Perkumpulan pemuda yang pertama berdiri adalah organisasi Tri Koro Dharmo. Organisasi ini berdiri tanggal 7 Maret 1925 di Jakarta atas petunjuk dari Budi Utomo. Diprakarsai oleh Dr, Satiman Wirjosansdjojo, Jadarman dan Sunardi yang setuju untuk mendirikan organisasi kepemudaan yang anggotanya berasal dari siswa sekolah menengah di Jawa dan Madura. Perkumpulan itu dinamakan Tri Koro Dharmo yang artinya adalah tiga tujuan mulia yaitu Sakti, Budi dan Bhakti.

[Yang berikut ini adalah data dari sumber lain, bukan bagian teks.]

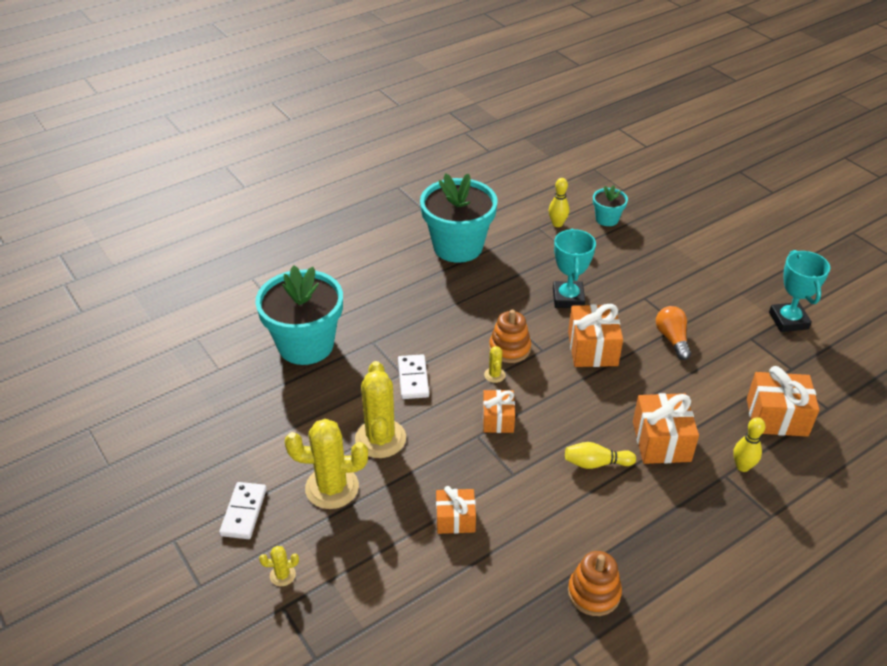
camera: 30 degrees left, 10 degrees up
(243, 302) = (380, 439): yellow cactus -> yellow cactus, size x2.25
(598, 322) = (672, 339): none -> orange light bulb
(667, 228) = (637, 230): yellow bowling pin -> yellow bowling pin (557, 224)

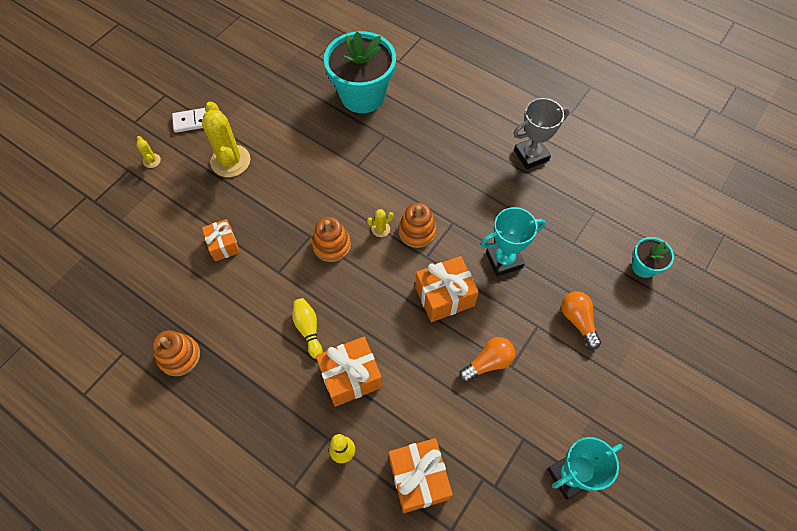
camera: 70 degrees right, 20 degrees up
(380, 439) = (285, 174): yellow cactus -> none
(413, 378) = (354, 174): white domino -> none
(458, 246) = (531, 155): turquoise flower pot -> grey trophy
(498, 419) = (331, 245): orange gift -> orange stacking toy
(557, 224) = (609, 225): yellow bowling pin -> none
(647, 272) = (578, 321): none -> orange light bulb

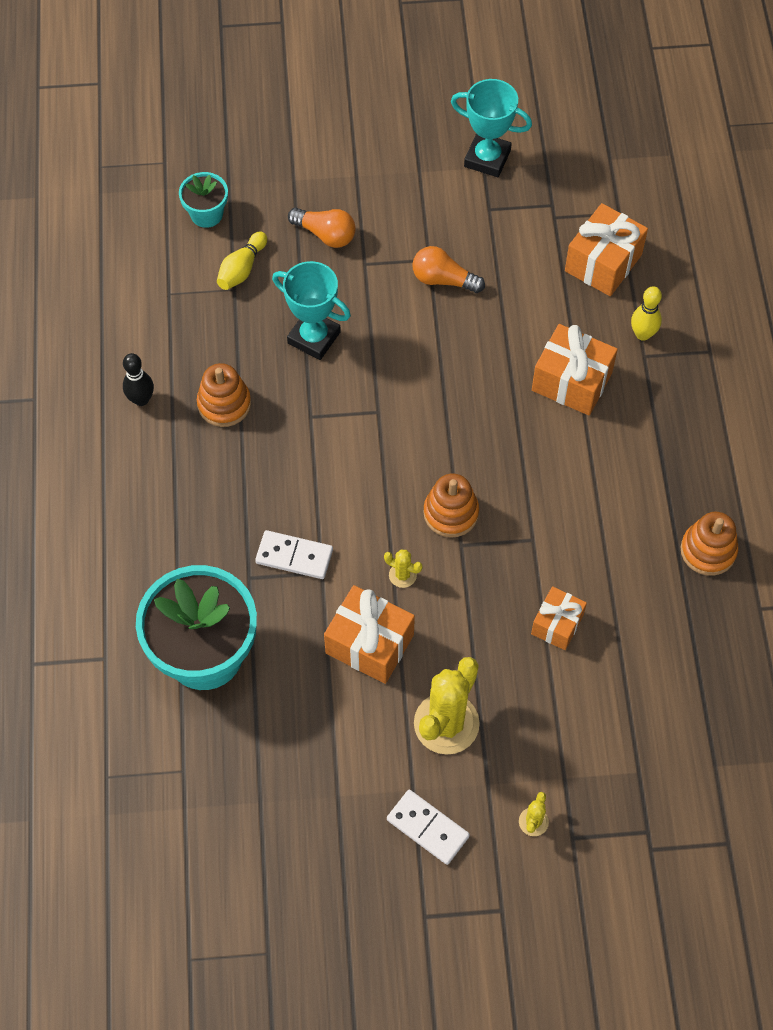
camera: 130 degrees left, 0 degrees up
(308, 329) = (563, 456): yellow bowling pin -> yellow bowling pin (242, 269)
(377, 160) = (294, 556): none -> white domino
(380, 229) = (384, 480): yellow cactus -> yellow cactus (402, 575)
(417, 231) = (354, 442): orange stacking toy -> orange stacking toy (224, 404)
(444, 296) = (408, 363): orange gift -> orange gift (369, 644)
(531, 155) = (141, 399): grey trophy -> black bowling pin
(578, 321) = (325, 234): orange light bulb -> orange light bulb turned 90 degrees counterclockwise

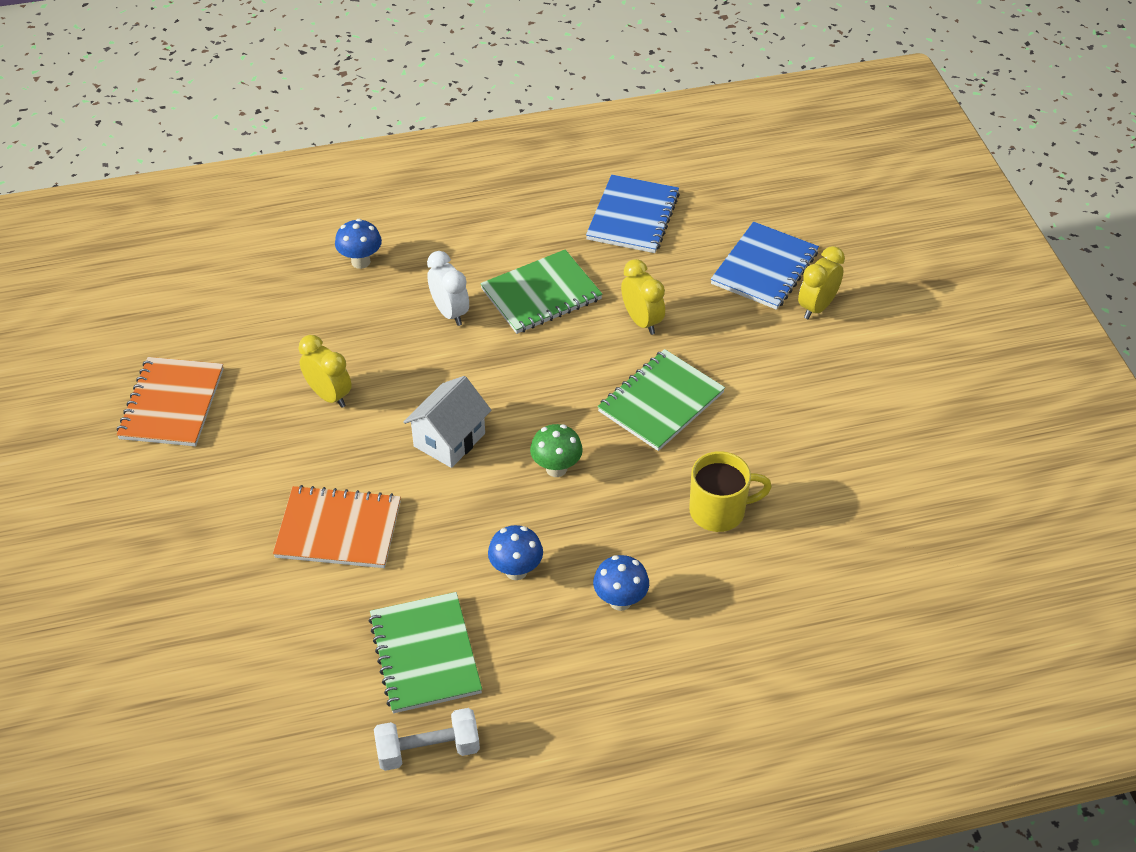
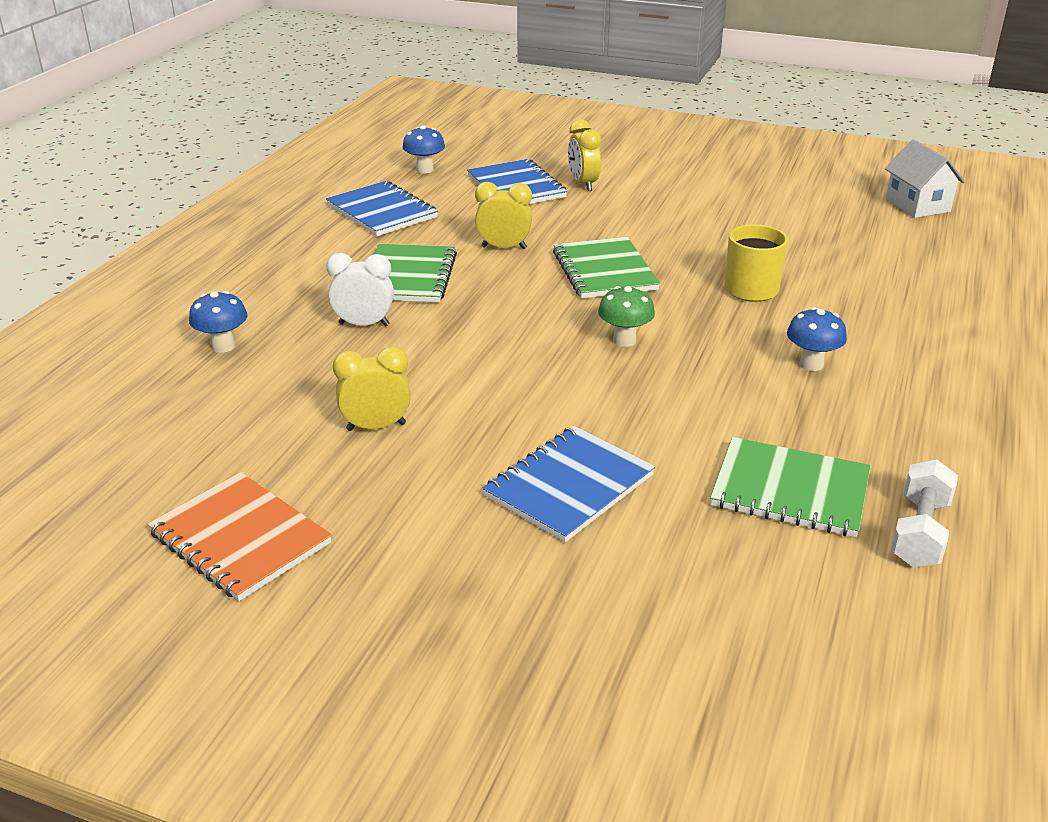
camera: 55 degrees left, 15 degrees down
(338, 530) = (569, 486): orange notebook -> blue notebook
(449, 440) = (524, 380): white house -> white house (917, 205)
(516, 571) = (727, 402): blue mushroom -> blue mushroom (425, 170)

Di Jepara ada juga organisasi yang dipelopori oleh R.A Kartini yang mendirikan sekolah Kartini. Ada pula perkumpulan wanita yang didirikan sebeluk tahun 1920, yaitu Putri Mardika yang didirikan atas bantuan Budi Utomo.

Tujuan Putri Mardika adalah untuk memajukan pengajaran pada anak-anak terutama perempuan, dengan cara memberi penerangan serta bantuan dana, mempertinggi sikap yang merdeka dan melenyapkan tindakan malu-malu yang melampaui batas.

Sekian pembahasan lengkap tentang pengertian pergerakan nasional, yang didasari oleh beberapa organisasi di zaman penjajahan Belanda. Semoga informasi ini dapat menambah pengetahuan dan wawasan anda, untuk kewarganegaraan dan sejarah Indonesia.